The case for DAPA, the contested immigration program that provides for not deporting certain aliens who are parents of U.S. citizens or of lawful permanent residents, comes down to two undisputed numbers: 11 million and 400,000.
The first is the estimated number of illegal aliens in the United States. The second is the approximate number of persons who can conceivably be deported every year given the resources Congress allocates to the detention and removal of undocumented aliens.

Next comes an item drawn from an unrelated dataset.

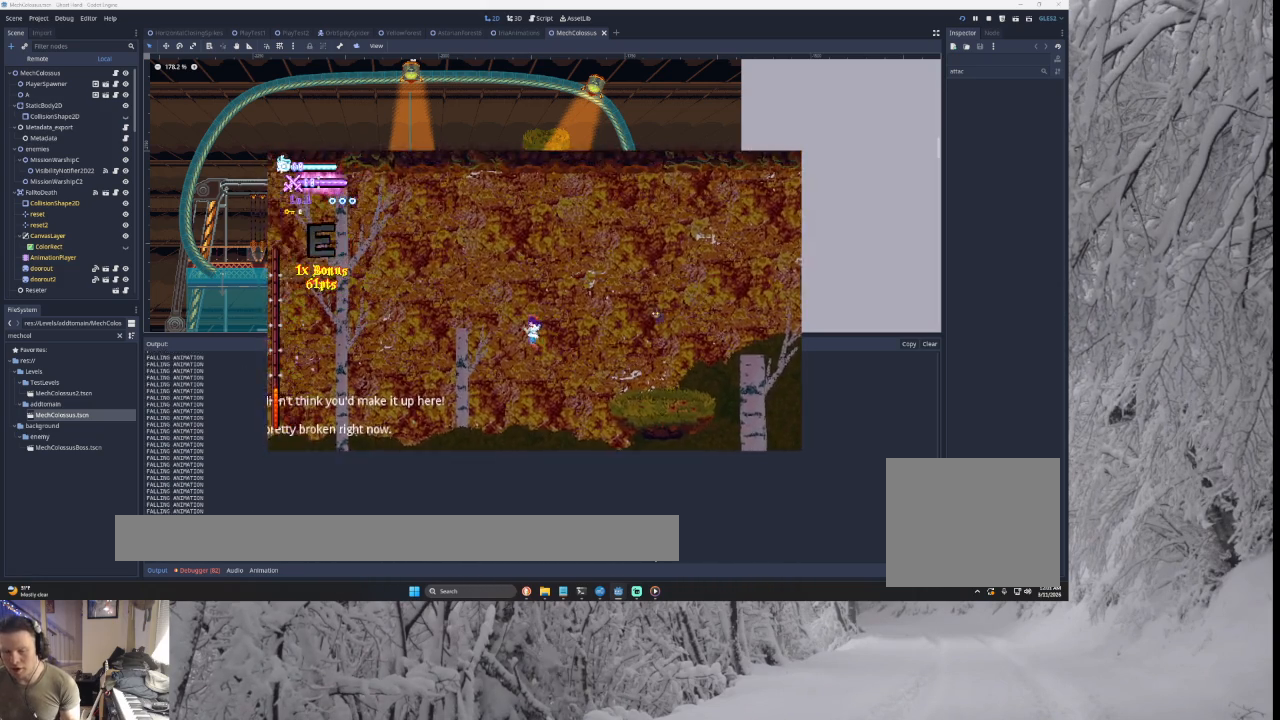
{"buttons": ["CROSS"], "left_stick": "center", "right_stick": "center", "events": [[367, "left_stick", "center"]]}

Given those hard numbers, it is no secret, and Congress plainly intends when it allocates funds, that DHS must exercise broad and deep discretion in determining which aliens are eligible for deportation in the first place. It is therefore no surprise that the oral argument in the case, which took place on Monday, featured extensive back-and-forth about the role of discretion in immigration law enforcement.
In fact, the need for such broad choices is a pervasive feature of federal law enforcement in general, not just in the immigration area. With the resources that they are allocated, federal authorities can prosecute only a very small fraction of the people who break federal. So they make choices – not just case-by-case by categories, set out in advance of the prosecution decision.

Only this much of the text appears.